Material for this exercise:

....

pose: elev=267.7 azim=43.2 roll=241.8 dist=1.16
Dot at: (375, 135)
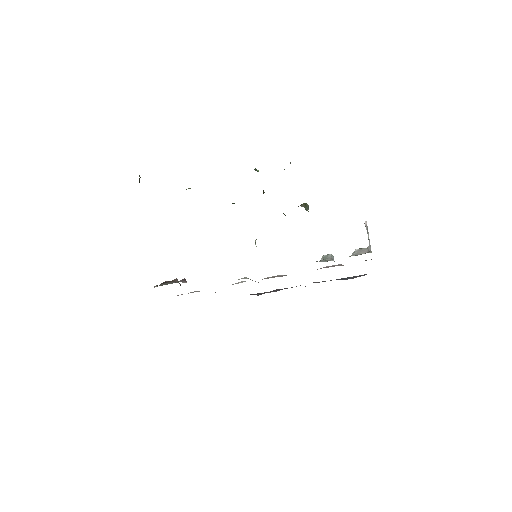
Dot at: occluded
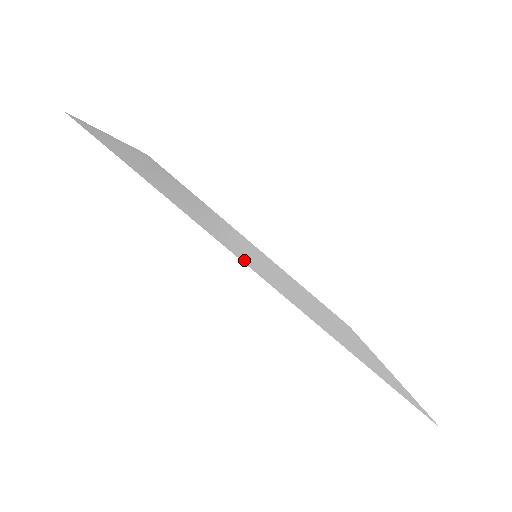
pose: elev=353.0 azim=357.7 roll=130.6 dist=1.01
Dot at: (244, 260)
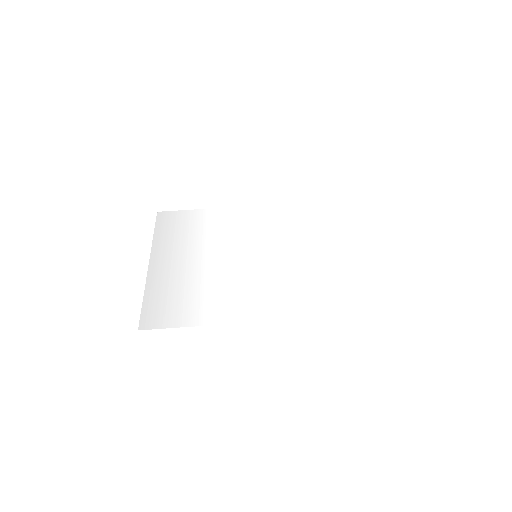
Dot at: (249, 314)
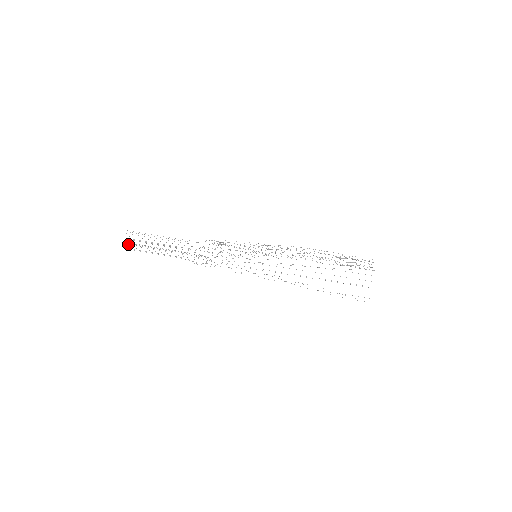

....

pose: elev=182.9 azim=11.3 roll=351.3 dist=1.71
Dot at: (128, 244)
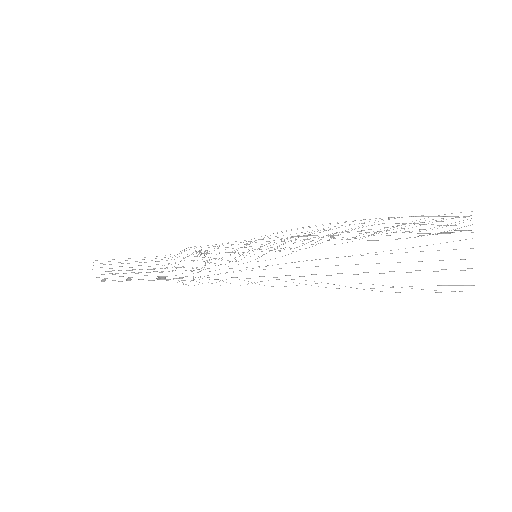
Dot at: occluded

....

Rewrite everything from the line containing "pose: elev=353.0 azim=357.7" down to the line containing "Dot at: (249, 314)", without the pictures. Lower each number in the answer coordinates, meaning the dot's place in the second view, by 97, and keep all other lines unchanged.

The result:
pose: elev=353.0 azim=357.7 roll=130.6 dist=1.01
Dot at: (244, 260)
Dot at: (152, 217)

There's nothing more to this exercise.